From this perspective, we have the ability to change how we feel by changing our thinking or our behaviour. A concrete example will illustrate the process:
A man is feeling stressed one morning about a presentation he has to give at work that afternoon. He realizes that he’s walking around his house with a furrowed brow, sighing heavily and utterly preoccupied with how challenging his presentation might be. Aware that there are several hours between that moment and when his presentation is scheduled to begin, he asks himself the question ‘How do I want to feel?’ and decides he wants to feel calm instead. With that as his goal, the man begins the process of changing his behaviours to ones that are more consistent with feeling calm. He relaxes his face and other tense muscles, he takes note of his breathing and tries to breathe more calmly, and he slows himself down so he isn’t stressing himself further by rushing. He also changes what he is thinking about to better reflect the state of calm he is looking for. Instead of continuing to imagine all the terrible futures he might encounter, he focuses on the things around him in that moment; he also thinks about a recent time in his life when he felt happy.

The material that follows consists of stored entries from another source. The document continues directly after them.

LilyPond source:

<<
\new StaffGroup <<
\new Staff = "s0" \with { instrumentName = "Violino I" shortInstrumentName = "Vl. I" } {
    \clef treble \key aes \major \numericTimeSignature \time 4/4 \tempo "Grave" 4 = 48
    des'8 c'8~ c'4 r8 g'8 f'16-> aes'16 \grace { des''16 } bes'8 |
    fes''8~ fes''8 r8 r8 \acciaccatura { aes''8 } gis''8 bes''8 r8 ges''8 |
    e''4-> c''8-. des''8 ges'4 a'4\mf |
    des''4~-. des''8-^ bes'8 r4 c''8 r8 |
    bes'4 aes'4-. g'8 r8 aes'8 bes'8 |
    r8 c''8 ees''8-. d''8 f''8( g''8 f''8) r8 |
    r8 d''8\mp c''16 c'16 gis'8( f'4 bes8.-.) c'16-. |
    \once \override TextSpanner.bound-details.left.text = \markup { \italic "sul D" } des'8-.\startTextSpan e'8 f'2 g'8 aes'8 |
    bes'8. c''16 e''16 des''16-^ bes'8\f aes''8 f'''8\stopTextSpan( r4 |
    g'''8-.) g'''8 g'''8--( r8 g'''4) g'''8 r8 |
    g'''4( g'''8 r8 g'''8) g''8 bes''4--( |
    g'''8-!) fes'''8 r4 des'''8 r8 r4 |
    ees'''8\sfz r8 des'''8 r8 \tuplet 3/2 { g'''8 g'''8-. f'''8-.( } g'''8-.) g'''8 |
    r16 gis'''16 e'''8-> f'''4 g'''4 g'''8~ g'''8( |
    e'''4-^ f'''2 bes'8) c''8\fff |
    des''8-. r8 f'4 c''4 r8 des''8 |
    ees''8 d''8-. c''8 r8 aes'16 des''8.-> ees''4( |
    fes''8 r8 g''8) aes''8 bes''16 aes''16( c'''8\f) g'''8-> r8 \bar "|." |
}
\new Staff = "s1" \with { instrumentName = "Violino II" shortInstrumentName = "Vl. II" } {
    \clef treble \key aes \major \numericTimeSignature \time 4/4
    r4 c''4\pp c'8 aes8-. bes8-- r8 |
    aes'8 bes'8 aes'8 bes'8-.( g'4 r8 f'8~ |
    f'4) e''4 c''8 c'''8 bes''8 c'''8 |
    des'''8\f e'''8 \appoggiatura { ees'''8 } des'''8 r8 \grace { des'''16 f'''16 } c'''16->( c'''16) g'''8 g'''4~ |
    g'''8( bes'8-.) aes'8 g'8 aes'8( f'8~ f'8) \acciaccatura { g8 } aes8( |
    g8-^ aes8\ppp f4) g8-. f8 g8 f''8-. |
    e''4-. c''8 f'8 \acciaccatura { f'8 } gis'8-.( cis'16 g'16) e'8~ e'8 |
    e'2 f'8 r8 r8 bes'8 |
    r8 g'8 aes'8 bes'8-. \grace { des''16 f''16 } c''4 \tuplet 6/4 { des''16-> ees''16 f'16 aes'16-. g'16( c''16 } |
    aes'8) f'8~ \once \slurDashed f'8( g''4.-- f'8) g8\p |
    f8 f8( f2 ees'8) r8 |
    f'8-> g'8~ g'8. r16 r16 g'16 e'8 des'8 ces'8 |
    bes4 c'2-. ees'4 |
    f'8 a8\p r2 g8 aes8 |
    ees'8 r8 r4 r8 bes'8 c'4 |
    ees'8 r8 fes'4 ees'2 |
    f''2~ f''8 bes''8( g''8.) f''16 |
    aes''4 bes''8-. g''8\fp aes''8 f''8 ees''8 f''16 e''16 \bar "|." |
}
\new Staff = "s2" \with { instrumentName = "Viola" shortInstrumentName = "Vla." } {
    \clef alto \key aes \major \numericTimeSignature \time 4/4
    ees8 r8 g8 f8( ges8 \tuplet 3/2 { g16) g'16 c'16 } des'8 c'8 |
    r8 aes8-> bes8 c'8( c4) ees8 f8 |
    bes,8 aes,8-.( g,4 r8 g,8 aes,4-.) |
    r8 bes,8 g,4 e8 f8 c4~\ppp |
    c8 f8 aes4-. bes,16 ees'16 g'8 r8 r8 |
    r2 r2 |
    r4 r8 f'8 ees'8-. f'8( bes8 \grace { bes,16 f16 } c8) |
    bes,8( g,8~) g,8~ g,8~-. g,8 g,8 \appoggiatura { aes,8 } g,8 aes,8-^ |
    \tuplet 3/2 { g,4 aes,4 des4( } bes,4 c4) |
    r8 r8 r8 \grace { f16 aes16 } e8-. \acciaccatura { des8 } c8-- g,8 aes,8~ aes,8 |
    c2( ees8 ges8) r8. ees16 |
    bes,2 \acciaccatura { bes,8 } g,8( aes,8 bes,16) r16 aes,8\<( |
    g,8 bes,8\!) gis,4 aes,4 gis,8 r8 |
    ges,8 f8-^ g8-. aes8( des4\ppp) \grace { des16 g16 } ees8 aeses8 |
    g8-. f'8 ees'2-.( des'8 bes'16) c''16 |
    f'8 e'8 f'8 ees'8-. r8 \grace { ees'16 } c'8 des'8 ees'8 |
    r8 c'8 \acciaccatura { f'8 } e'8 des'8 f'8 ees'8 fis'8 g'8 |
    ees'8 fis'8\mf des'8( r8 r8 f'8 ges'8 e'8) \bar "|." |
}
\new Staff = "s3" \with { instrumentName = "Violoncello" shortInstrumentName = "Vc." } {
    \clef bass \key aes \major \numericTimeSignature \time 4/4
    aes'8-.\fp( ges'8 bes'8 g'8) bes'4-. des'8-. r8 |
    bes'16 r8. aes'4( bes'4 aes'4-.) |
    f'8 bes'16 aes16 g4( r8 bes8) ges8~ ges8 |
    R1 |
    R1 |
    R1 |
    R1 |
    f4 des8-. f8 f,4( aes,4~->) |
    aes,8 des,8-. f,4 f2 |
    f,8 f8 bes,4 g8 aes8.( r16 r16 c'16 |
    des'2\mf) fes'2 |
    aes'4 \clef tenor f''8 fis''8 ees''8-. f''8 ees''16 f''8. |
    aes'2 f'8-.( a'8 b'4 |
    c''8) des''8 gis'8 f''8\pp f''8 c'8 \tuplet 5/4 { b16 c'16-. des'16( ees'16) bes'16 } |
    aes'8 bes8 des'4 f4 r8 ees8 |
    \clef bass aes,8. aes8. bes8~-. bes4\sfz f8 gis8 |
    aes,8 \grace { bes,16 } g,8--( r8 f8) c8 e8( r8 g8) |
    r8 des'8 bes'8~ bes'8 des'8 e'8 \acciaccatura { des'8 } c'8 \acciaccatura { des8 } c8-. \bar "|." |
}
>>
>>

Because he knows where he wants to end up, the man is able to change his course and get himself there. It isn’t easy, though. When he stops focusing on calmness, his body occasionally drifts back into the stress. But knowing about the cognitive model, he is able to return to that state of calm as many times as he needs to.
Decide for yourself how you want to feel then take the time to change your thinking and your behaviour to bring about that desired state of feeling. We can all do this.